Я ничего не ответил, только вдруг возненавидел его, не потому, что он замутил светлый образ Джули Блейн, — его еще не существовало: я лишь восхищался ее красотой и манерами и был ей благодарен за внимание, — но потому, что в его торжестве было что-то жестокое и низкое: ведь он с таким наслаждением, без тени сочувствия рассказывал, как она загубила свою жизнь и сценическую карьеру.
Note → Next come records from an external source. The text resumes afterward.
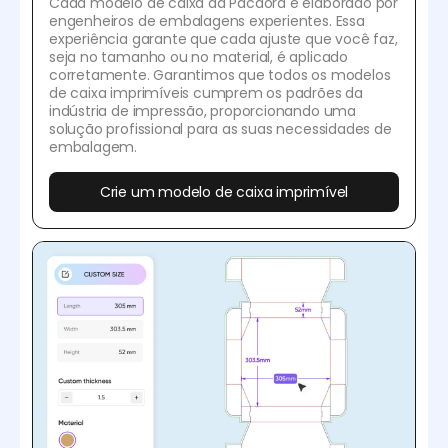
Cada modelo de caixa da Pacdora é elaborado por
engenheiros de embalagens experientes. Essa
experiência garante que cada ajuste que você faz,
seja no tamanho ou no material, é aplicado
corretamente. Garantimos que todos os modelos
de caixa imprimíveis cumprem os padrões da
indústria de impressão, proporcionando uma
solução profissional para as suas necessidades de
embalagem.
Crie um modelo de caixa imprimível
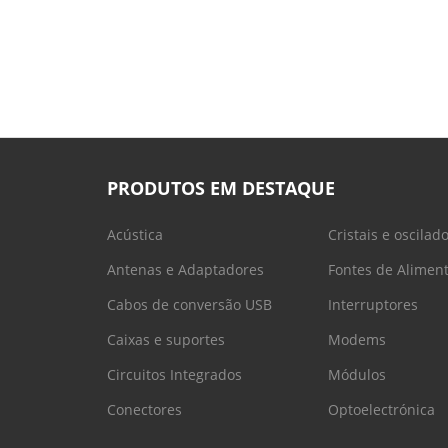
PRODUTOS EM DESTAQUE
Acústica
Cristais e oscilad
Antenas e Adaptadores
Fontes de Alimen
Cabos de conversão USB
Interruptores
Caixas e suportes
Modems
Circuitos Integrados
Módulos
Conectores
Optoelectrónica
Я смутно сознавал, что в нем клокочет черная зависть ко всем и ко всему более талантливому; он ненавидел, ненавидел с презрением и завистью всякого, кто был душевно богаче и щедрей и потому беззащитней, чем он сам. Он напоминал мне любителей воскресных газет, которых хлебом не корми, только дай почитать, как топчут, обливают грязью и рвут зубами чужие репутации. У него самого все было как полагается, в полном порядке, все по струночке, а если другие не умеют ходить в узде, то пусть пропадают.
Видимо, на лице моем можно было прочитать эти мысли.
— Ладно, парень, ты все понял, но тебе это не больно-то понравилось, и потому я сам тебе сейчас не по нраву. Ну, я это переживу. Только вот еще что… — Он вынул какую-то карточку. — Сегодня утром я повстречал одного знакомого. Я рассказал ему о тебе, и он дал мне эту штуку.
Дядя протянул мне карточку, которая давала временное право посещать Эдинбургский художественный клуб.